It is no secret that the spread of coronavirus can be restricted by following a few simple guidelines such as social distancing and wearing a mask. Donald Trump has never supported the idea of wearing a mask, claiming it is a two-edged sword. In short, the president suggested wearing a mask has certain disadvantages. Admiral Brett Giroir has debunked the president's claim.
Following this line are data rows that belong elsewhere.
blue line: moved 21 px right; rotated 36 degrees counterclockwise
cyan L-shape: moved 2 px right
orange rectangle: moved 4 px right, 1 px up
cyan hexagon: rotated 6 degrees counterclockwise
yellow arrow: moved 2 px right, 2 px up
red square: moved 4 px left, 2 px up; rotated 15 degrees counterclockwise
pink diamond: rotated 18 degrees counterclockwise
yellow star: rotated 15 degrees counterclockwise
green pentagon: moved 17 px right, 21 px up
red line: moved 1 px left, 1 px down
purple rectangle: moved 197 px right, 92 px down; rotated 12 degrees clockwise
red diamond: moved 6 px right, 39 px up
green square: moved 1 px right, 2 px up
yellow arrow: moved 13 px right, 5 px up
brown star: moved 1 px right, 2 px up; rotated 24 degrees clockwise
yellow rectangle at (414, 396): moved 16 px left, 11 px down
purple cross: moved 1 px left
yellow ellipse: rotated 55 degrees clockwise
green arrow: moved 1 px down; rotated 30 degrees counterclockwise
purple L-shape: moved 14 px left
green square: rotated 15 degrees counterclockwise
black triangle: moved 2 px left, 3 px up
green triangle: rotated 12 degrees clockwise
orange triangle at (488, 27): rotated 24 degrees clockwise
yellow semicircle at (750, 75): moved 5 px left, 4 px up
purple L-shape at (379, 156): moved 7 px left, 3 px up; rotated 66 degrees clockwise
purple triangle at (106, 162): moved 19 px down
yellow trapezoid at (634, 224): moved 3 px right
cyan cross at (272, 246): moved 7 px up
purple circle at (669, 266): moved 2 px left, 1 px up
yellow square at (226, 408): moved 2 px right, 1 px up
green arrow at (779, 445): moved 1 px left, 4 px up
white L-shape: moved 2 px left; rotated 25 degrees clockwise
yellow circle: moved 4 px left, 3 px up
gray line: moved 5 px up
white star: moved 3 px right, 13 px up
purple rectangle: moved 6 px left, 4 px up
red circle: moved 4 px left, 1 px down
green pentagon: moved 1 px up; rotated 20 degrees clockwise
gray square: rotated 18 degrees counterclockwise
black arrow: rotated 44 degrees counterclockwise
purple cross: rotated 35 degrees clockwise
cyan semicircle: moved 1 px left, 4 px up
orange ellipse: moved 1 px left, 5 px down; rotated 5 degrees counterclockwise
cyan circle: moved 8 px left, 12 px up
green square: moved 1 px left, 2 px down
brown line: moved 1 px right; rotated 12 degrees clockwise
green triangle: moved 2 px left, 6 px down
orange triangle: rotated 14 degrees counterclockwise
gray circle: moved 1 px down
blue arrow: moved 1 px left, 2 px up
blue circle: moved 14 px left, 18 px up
A member of the White House coronavirus task force, Giroir said in a recently-concluded interview that wearing a mask has no downside. This statement doesn't coincide with Trump's earlier explanation to support his decision to not wear a mask, even in public. The president claims wearing a mask has its own problems.

The assistant secretary for health at the US Department of Health and Human Services, Giroir opened up about wearing a mask during an interview on ABC's This Week. Emphasizing on the importance of wearing a mask, Giroir said about 90 percent of people need to wear a mask in public places in hotspot areas, to restrict the spread of coronavirus. He added that wearing a mask has no downside.

In an interview with The Wall Street Journal last month, Trump revealed why he hesitates to encourage people to wear masks, despite public health officials touting it as an effective measure to restrict the spread of COVID-19. Insisting that masks are a double-edged sword, the president went on to explain that people touch and grab the masks they wear, adding that he sees them doing this all the time.

Moreover, after taking the mask off, people tend to drop it on the desk, and then touch their eyes and nose, the president noted. Finally paying heed to his aides, who have been pleading him for over a week to set an example for his supporters, Trump wore a mask for the first time during a public appearance on July 11. The president was visiting wounded service members at Walter Reed National Military Medical Center.

Trump has recently slammed the CDC (US Centers for Disease Control and Prevention) guidelines as they are linked to school reopening. He accused the CDC's guidelines of being tough and expensive via a tweet and threatened to cut off school funding if they refused to open in another tweet, ignoring the fact that the federal government has limited authority to do so.

Giroir told ABC's George Stephanopoulos that the guidelines were right on target, and noted that the task force thinks they are strong. Noting that the United States still needs to restrict the spread of the virus, he said putting children back in the classroom can only be considered once the virus is under control.